WASHINGTON, DC – The American Clinical Laboratory Association (ACLA) today commended the White House’s Precision Medicine Initiative intended to accelerate advances in disease treatment and cures, but warned the FDA proposal announced last year to regulate laboratory developed testing services (LDTs) will work against the very medical innovation supported by the initiative.
“The clinical laboratory community applauds the President’s leadership in the area of personalized medicine, particularly the new funding proposed for the National Institutes of Health (NIH) and National Cancer Institute (NCI),” said Alan Mertz, President of ACLA.
The Precision Medicine Initiative proposes $200 million in new funding for the NIH, including $70 million to the NCI. The program directs the DNA sequencing of up to a million Americans with the intention of yielding information that could rapidly advance groundbreaking discoveries and ultimately, clinical outcomes for patients.
“However, the FDA’s push to regulate laboratory developed testing services through the ‘Draft Guidance’ documents issued last year would dramatically slow patient access to vital diagnostic tools and runs counter to the President’s new initiative to promote precision medicine,” said Mertz. “Most of the new molecular and genetic diagnostic tests that are at the very heart of precision medicine are LDTs, and FDA’s proposal would severely impede the development of new LDTs and the advancement of precision medicine.”
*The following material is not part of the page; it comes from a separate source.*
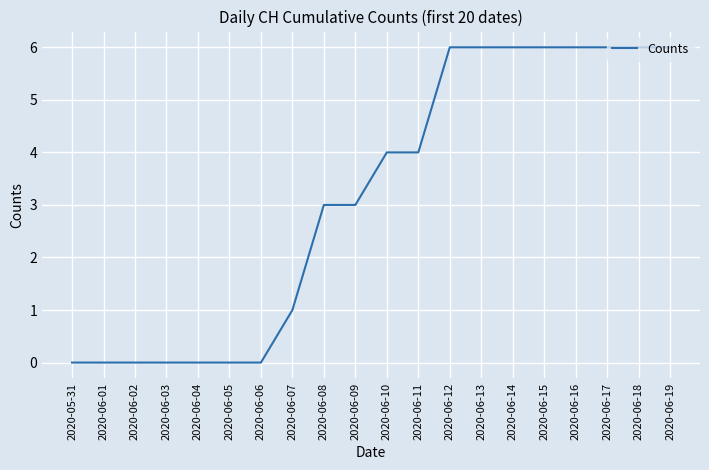

What is the greatest value displayed?

6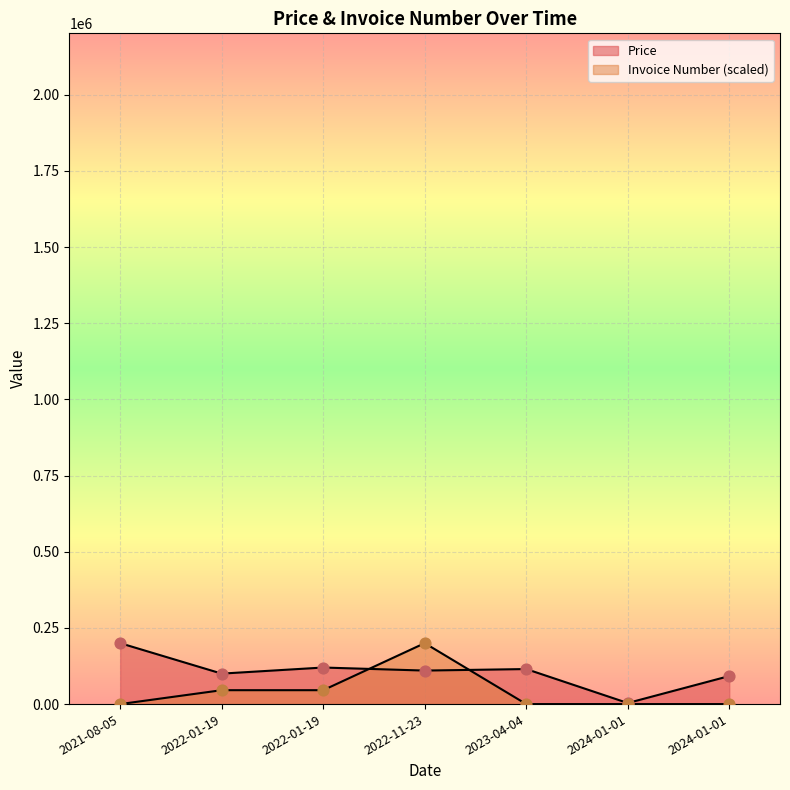

Which series reaches the minimum Y coordinate?

Invoice Number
Laboratory-developed testing services are tests that are developed, validated, and performed by highly-trained and certified professionals within a single clinical laboratory entity. LDTs have been comprehensively regulated by CMS, which administers the detailed requirements Congress enacted under the Clinical Laboratory Improvements Act (CLIA), as well as by state regulators. Physicians routinely depend on LDTs to assist in making crucial medical decisions about the best course of treatment for their patients. The FDA issued draft guidance documents to newly regulate LDTs in October 2014 over the vigorous opposition of the lab community.
“Putting patients first has to be the priority for any healthcare initiative and the Precision Medicine Initiative can serve as a landmark program that brings the future of scientific discovery rapidly into the present,” said Mertz.